I heerd a shot as I war coming along the road. It war the crack o a rifle, an sounded as ef twar somewhar near the house. Hez anybody been hyar?
The question was but a corollary to the train of thought he had been pursuing.
Fortunately for the young girl, it admitted of an evasive answer, under the circumstances excusable.
There has been no one at the house since you left. There was a shot though; I heard it myself.
Whar away?
I think down by the creek maybe in the woods beyond the orchard.
Thar aint nothin in them woods, ceptin squrrl. Whos been squrrl shootin this time o day?
Some boys, perhaps?
Boys! Hey! whats that dog a draggin out from mong the peach trees? Snake, by the Eturnal! a rattler too! The hound aint killed that varmint himself?
The old hunter, yielding to curiosity, or some undeclared impulse, stepped down from the porch, and out to where the hound had come to a stop, and was standing by the body of the snake.
Driving the dog aside, he stooped over the dead reptile to examine it.
Shot through the skull! he muttered to himself; an wi a rifle, o sixty to the pound. That eres been a hunters gun. Who ked it be? Its been done this side of the crik, too; seems as the dog haint wetted a hair in fetchin ot.
Turning along the trail of the snake which, to his experienced eye, was discernible in the grass he followed it, till he came to the spot where the snake had been killed.

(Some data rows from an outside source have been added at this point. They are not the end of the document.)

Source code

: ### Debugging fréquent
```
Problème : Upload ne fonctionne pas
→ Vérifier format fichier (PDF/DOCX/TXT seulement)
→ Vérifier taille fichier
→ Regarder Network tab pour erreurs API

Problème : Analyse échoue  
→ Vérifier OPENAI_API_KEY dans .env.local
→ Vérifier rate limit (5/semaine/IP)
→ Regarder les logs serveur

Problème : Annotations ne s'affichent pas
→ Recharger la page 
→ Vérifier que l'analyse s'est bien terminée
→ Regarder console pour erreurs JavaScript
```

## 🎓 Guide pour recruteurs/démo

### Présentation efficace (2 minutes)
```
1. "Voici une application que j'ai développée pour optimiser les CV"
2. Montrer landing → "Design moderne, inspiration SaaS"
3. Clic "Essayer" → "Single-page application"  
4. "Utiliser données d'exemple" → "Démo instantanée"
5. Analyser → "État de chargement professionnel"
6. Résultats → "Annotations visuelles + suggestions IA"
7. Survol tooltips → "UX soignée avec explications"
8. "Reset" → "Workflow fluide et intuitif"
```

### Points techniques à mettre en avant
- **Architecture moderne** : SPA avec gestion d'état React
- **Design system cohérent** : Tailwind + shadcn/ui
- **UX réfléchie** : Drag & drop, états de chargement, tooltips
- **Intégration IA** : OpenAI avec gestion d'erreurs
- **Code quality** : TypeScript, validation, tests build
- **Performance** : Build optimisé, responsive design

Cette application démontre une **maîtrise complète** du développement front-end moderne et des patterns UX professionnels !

Shot hyar for sartin. Yes; thars the score o the bullet arter it had passed through the varmints brainpan; an thars the shoe track o him as fired the shot. No boy that; but a full growed man! Who the durnation hez been trespassin mong my peach trees?
He bent down over the track, and carefully scrutinised them. Then rising erect, he followed them to the bank of the creek, where he saw the same footprints, more conspicuously outlined in the mud.
Stranger for sartin! muttered he; no sich futmark as that beout these settlements not as I know on. Who the durnation kin it a-been?
It was strange he should take so much trouble about a circumstance so slight; or show such anxiety to discover who had been the intruder. He was evidently uneasy about something of more importance to him than the trespass among his peach trees.
That gurl must a heerd the shot plainer than shes been tellin me o, an seed moren shes confessed to. Thars somethin on her mind, I haint been able to make out any how. She shall be put thro a chapter o kattykism.
Lena, gurl! he continued, going back towards the porch, still occupied by his daughter; dye mean to say ye seed nobody beout hyar to-day?